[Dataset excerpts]
::::::

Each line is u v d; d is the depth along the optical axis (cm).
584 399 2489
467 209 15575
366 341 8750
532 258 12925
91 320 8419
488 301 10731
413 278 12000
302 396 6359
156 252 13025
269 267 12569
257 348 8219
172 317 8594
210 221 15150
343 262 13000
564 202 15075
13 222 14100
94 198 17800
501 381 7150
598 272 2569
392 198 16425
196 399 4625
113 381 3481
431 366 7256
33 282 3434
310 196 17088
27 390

::::::

Where the line containing "598 272 2569" appears in the data above, begin there and reproduce every line to the end exactly; include nothing else.

598 272 2569
392 198 16425
196 399 4625
113 381 3481
431 366 7256
33 282 3434
310 196 17088
27 390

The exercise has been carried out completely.